Entendemos que en la intersección de estos dos temas cobra sentido profundizar en un debate serio en torno a la renta básica. Y decimos profundizar porque no es un debate nuevo, de hecho es un debate cada vez más presente que ha resurgido impulsado por este contexto y también por la propuesta del ingreso mínimo vital que se puede considerar un avance (cuando resuelva sus dificultades de implementación) pero que no responde a la misma lógica.

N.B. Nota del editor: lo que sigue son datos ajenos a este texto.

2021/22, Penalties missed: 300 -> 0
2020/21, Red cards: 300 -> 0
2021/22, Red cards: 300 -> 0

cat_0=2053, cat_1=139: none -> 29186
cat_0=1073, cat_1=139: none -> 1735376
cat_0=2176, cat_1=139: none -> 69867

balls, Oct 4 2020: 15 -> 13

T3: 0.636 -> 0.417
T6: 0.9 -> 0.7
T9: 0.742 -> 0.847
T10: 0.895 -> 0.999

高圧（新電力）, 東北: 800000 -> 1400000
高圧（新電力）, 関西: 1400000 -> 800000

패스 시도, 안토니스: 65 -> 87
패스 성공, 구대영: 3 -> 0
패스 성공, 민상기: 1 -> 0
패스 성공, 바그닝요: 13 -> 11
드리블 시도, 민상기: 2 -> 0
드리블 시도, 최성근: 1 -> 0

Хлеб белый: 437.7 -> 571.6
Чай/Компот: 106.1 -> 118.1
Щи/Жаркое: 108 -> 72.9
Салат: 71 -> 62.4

La renta básica se sitúa directamente en la esfera de los derechos en la medida en que se configura como ingreso universal que se percibe por el hecho de existir. No responde a una ponderación ni está sujeto a una fiscalización posterior, es una cuantía fija independiente de la renta. No es por tanto una herramienta de redistribución sino «un mínimo» sobre el que construir un proyecto vital, posiblemente austero, pero un mínimo que nos ofrece un espacio de libertad desde donde tomar decisiones de manera más autónoma y menos condicionada. Y no conlleva en ningún caso un adelgazamiento de los servicios públicos porque no apunta a una delegación de responsabilidades de la administración, no pretende sustituir otras modalidades de acompañamiento social y conviene clarificar con precisión este extremo. Esta no es la propuesta de la renta básica, es la perversión del concepto al servicio de un modelo de liberalismo económico.
Y en este sentido los efectos sobre la acción social desde la perspectiva de la desestigmatización de las personas y también de la desburocratización de esta relación son notables. No serían quizá suficientes, pero señalarían el camino y constituirían un paso importante. La renta básica posibilita el empoderamiento de las personas y abre el espacio para que la persona se pueda situar de otro modo. Y libera también al profesional del ejercicio de fiscalización y control de una parte de ingresos que no se debe vincular a un plan de trabajo concreto sino que responde a la universalidad.
Es evidente que este debate entronca con otros debates de naturaleza diversa como el modelo de administración que tenemos, todavía demasiado cerca del laberinto burocrático, o las posibilidades de la acción comunitaria en la construcción de nuestra identidad en el siglo XXI. Es evidente también que, en un contexto como este, empieza a ser urgente que estas propuestas se concreten si queremos avanzar hacia un modelo social más justo.